==== Task material ====

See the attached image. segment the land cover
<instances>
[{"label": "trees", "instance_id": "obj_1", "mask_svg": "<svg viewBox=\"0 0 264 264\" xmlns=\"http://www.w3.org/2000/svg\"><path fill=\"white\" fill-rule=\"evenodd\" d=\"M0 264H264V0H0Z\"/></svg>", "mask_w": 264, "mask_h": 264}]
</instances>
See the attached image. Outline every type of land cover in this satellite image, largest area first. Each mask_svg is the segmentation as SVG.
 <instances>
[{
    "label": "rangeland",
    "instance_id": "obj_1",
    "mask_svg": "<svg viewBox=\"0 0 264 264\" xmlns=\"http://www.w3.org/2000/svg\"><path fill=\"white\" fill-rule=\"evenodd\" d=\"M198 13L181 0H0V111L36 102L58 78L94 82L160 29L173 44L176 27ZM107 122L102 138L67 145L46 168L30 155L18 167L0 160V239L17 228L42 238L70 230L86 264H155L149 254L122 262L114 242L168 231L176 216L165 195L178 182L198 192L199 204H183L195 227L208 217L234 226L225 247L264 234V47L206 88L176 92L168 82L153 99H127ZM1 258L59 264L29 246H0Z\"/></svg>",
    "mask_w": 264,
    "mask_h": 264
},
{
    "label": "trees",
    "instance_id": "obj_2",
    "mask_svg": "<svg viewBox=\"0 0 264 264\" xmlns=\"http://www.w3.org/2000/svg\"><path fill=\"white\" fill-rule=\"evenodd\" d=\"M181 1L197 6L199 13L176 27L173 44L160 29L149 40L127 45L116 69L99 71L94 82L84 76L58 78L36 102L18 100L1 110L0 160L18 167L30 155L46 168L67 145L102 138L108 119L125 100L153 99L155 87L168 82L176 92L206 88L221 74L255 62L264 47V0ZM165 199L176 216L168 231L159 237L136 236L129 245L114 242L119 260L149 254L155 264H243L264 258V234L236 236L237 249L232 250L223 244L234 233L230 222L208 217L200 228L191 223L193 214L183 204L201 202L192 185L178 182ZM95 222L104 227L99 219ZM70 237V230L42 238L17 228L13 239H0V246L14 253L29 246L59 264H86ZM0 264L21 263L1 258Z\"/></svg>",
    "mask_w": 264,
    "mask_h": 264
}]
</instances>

====

--- Instructions for the task ---
Could you output every line of the entries above as a numbered list, leaving out any blank lines?

--- Task response ---
1. See the attached image. segment the land cover
2. <instances>
3. [{"label": "trees", "instance_id": "obj_1", "mask_svg": "<svg viewBox=\"0 0 264 264\" xmlns=\"http://www.w3.org/2000/svg\"><path fill=\"white\" fill-rule=\"evenodd\" d=\"M0 264H264V0H0Z\"/></svg>", "mask_w": 264, "mask_h": 264}]
4. </instances>
5. See the attached image. Outline every type of land cover in this satellite image, largest area first. Each mask_svg is the segmentation as SVG.
6.  <instances>
7. [{
8.     "label": "rangeland",
9.     "instance_id": "obj_1",
10.     "mask_svg": "<svg viewBox=\"0 0 264 264\" xmlns=\"http://www.w3.org/2000/svg\"><path fill=\"white\" fill-rule=\"evenodd\" d=\"M198 13L181 0H0V111L36 102L58 78L94 82L160 29L173 44L176 27ZM107 122L102 138L67 145L46 168L30 155L18 167L0 160V239L17 228L42 238L70 230L86 264H155L149 254L122 262L114 242L168 231L176 216L165 195L178 182L198 192L199 204H183L195 227L208 217L234 226L225 247L264 234V47L206 88L176 92L168 82L153 99H127ZM1 258L59 264L29 246H0Z\"/></svg>",
11.     "mask_w": 264,
12.     "mask_h": 264
13. },
14. {
15.     "label": "trees",
16.     "instance_id": "obj_2",
17.     "mask_svg": "<svg viewBox=\"0 0 264 264\" xmlns=\"http://www.w3.org/2000/svg\"><path fill=\"white\" fill-rule=\"evenodd\" d=\"M181 1L197 6L199 13L176 27L173 44L160 29L149 40L127 45L116 69L99 71L94 82L84 76L58 78L36 102L18 100L1 110L0 160L18 167L30 155L46 168L67 145L102 138L108 119L125 100L153 99L155 87L168 82L176 92L206 88L221 74L255 62L264 47V0ZM165 199L176 216L168 231L159 237L136 236L129 245L114 242L119 260L149 254L155 264H243L264 258V234L236 236L237 249L232 250L223 244L234 233L230 222L208 217L200 228L191 223L193 214L183 204L201 202L192 185L178 182ZM95 222L104 227L99 219ZM70 237V230L42 238L17 228L13 239H0V246L14 253L29 246L59 264H86ZM0 264L21 263L1 258Z\"/></svg>",
18.     "mask_w": 264,
19.     "mask_h": 264
20. }]
21. </instances>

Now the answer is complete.